[What you need to do] Reproduce the listing below verbatim, in full and from its first line to its last.
[Data excerpts — start]
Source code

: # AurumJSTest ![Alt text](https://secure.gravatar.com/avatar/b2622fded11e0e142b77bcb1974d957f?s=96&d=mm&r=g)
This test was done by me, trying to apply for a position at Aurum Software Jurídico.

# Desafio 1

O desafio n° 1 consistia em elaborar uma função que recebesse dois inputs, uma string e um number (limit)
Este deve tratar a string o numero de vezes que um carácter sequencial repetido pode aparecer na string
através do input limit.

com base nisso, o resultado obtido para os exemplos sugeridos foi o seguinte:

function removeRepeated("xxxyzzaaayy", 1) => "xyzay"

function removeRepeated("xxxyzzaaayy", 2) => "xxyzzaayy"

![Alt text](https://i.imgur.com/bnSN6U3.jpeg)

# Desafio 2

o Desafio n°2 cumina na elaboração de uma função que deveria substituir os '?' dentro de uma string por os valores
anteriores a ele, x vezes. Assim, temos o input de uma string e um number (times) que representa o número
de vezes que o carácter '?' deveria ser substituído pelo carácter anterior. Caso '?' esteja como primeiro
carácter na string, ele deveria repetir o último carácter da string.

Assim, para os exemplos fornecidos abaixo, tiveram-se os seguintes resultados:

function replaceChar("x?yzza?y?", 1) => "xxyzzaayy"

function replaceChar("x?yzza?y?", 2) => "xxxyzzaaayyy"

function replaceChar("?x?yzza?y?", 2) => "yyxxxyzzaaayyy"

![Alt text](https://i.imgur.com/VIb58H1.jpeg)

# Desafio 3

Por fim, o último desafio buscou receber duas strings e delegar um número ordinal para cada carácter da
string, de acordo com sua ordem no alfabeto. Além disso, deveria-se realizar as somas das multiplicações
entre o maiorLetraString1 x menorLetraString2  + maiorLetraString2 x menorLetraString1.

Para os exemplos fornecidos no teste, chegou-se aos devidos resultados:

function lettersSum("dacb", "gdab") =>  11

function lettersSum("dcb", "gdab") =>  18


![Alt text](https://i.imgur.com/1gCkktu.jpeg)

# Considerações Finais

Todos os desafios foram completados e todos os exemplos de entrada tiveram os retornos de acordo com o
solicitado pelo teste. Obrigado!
[Data excerpts — finish]
[Answer to this problem]
Source code

: # AurumJSTest ![Alt text](https://secure.gravatar.com/avatar/b2622fded11e0e142b77bcb1974d957f?s=96&d=mm&r=g)
This test was done by me, trying to apply for a position at Aurum Software Jurídico.

# Desafio 1

O desafio n° 1 consistia em elaborar uma função que recebesse dois inputs, uma string e um number (limit)
Este deve tratar a string o numero de vezes que um carácter sequencial repetido pode aparecer na string
através do input limit.

com base nisso, o resultado obtido para os exemplos sugeridos foi o seguinte:

function removeRepeated("xxxyzzaaayy", 1) => "xyzay"

function removeRepeated("xxxyzzaaayy", 2) => "xxyzzaayy"

![Alt text](https://i.imgur.com/bnSN6U3.jpeg)

# Desafio 2

o Desafio n°2 cumina na elaboração de uma função que deveria substituir os '?' dentro de uma string por os valores
anteriores a ele, x vezes. Assim, temos o input de uma string e um number (times) que representa o número
de vezes que o carácter '?' deveria ser substituído pelo carácter anterior. Caso '?' esteja como primeiro
carácter na string, ele deveria repetir o último carácter da string.

Assim, para os exemplos fornecidos abaixo, tiveram-se os seguintes resultados:

function replaceChar("x?yzza?y?", 1) => "xxyzzaayy"

function replaceChar("x?yzza?y?", 2) => "xxxyzzaaayyy"

function replaceChar("?x?yzza?y?", 2) => "yyxxxyzzaaayyy"

![Alt text](https://i.imgur.com/VIb58H1.jpeg)

# Desafio 3

Por fim, o último desafio buscou receber duas strings e delegar um número ordinal para cada carácter da
string, de acordo com sua ordem no alfabeto. Além disso, deveria-se realizar as somas das multiplicações
entre o maiorLetraString1 x menorLetraString2  + maiorLetraString2 x menorLetraString1.

Para os exemplos fornecidos no teste, chegou-se aos devidos resultados:

function lettersSum("dacb", "gdab") =>  11

function lettersSum("dcb", "gdab") =>  18


![Alt text](https://i.imgur.com/1gCkktu.jpeg)

# Considerações Finais

Todos os desafios foram completados e todos os exemplos de entrada tiveram os retornos de acordo com o
solicitado pelo teste. Obrigado!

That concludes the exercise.